DBWR Efficiency, AIO, I/O Libraries with ASM.

I’m sure this information is not new to very many folks, but there might be some intersting stuff in this post…

I’m doing OLTP performance testing using a DL585, 32GB, Scalable NAS, RHEL4 (Real, genuine RHEL4) and 10gR2. I’m doing some oprofile analysis on both the NFS client and server. I’ll blog more about oprofile soon.

This post will sound a bit like a rant. Did you know that the Linux 2.5 Kernel Summit folks spent a bunch of time mulling over features that have been considered absolutely critical for Oracle performance on Unix systems for over 10 years! Take a peek at this partial list and chuckle with me please. After the list, I’m going to talk about DBWR. A snippet from the list:

Raw I/O has a few problems that keep it from achieving the performance it should get. Large operations are broken down into 64KB batches…
A true asynchronous I/O interface is needed.
Shared memory segments should use shared page tables.
A better, lighter-weight semaphore implementation is needed.
It would be nice to allow a process to prevent itself from being scheduled out when it is holding a critical resource.

Yes, the list included such features as eliminating the crazy smashing of Oracle multiblock I/O into little bits, real async I/O, shared page tables and non-preemption. That’s right. Every Unix variant worth its salt, in the mid to late 90s, had all this and more. Guess how much of the list is still not implemented.
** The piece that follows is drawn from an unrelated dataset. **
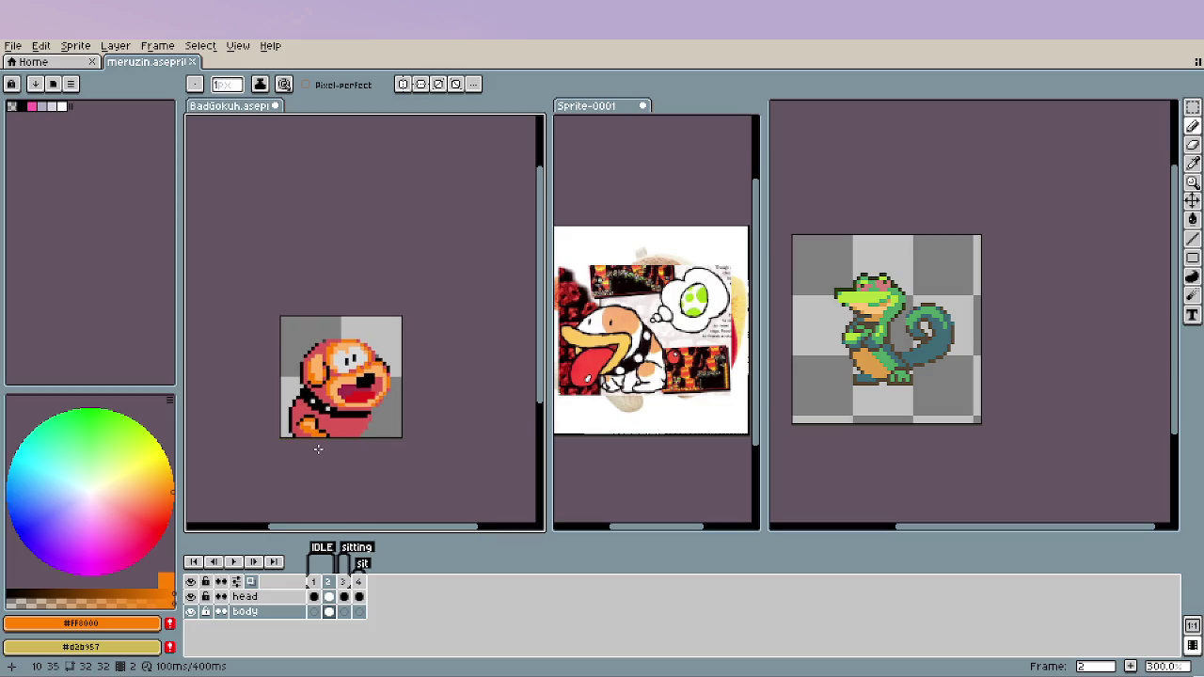
scroll(318, 450, up, 4)
scroll(318, 449, up, 2)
Guess how important those missing items are. I’ll blog some other time about the lighter-weight semaphore and non-preemption that fell off the truck.

I Want To Talk About Async I/O
Prior to the 2.6 Linux Kernel, there was no mainline async I/O support. Yes, there were sundry bits of hobby code out there, but really, it wasn’t until 2.6 that async I/O worked. In fact, a former co-worker (from the Sequent days) did the first HP RAC Linux TPC-C and reported here that the kludgy async I/O that he was offered bumped performance 5%. Yippie! I assure you, based on years of TPC-C work, that async I/O will give you much more than 5% if it works at all.

So, finally, 2.6 brought us async I/O. The implementation deviates from POSIX, which is a good thing. However, it doesn’t deviate enough. One of the most painful aspects of POSIX async I/O, from an Oracle perspective, is that each call can only initiate writes to a single file descriptor. At least the async I/O that did make it into the 2.6 Kernel is better in that regard. With the io_submit(2) routine, DBWR can send a batch of modified buffers to any number of datafiles in a single call. This is good. In fact, this is one of the main reasons Oracle developed the Oracle Disk Manager (ODM) interface specification. See, with odm_io(), any combination of reads and writes whether sync or async to any number of file descriptors can be issued in a single call. Moreover, while initiating new I/O, prior requests can be checked for completion. It is a really good interface, but was only developed by Veritas, NetApp and PolyServe. NetApps’ version died because it was locked to tightly with DAFS which is dead, really dead (I digress). So, yes, ODM (more info in this, and other papers) is quite efficient at completion processing. Anyone out there look at completion processing on 10gR2 with the 2.6 libaio? I did (a long time ago really).

Here is a screen shot of strace following DBWR while the DL585 is pumping a reasonable I/O rate (approx 8,000 IOPS) from the OLTP workload (click the graphic for better display):

Notice anything weird? There are:

38.8 I/O submit calls per cpu second (batches)

4872 I/O complete processing calls per cpu second (io_getevents())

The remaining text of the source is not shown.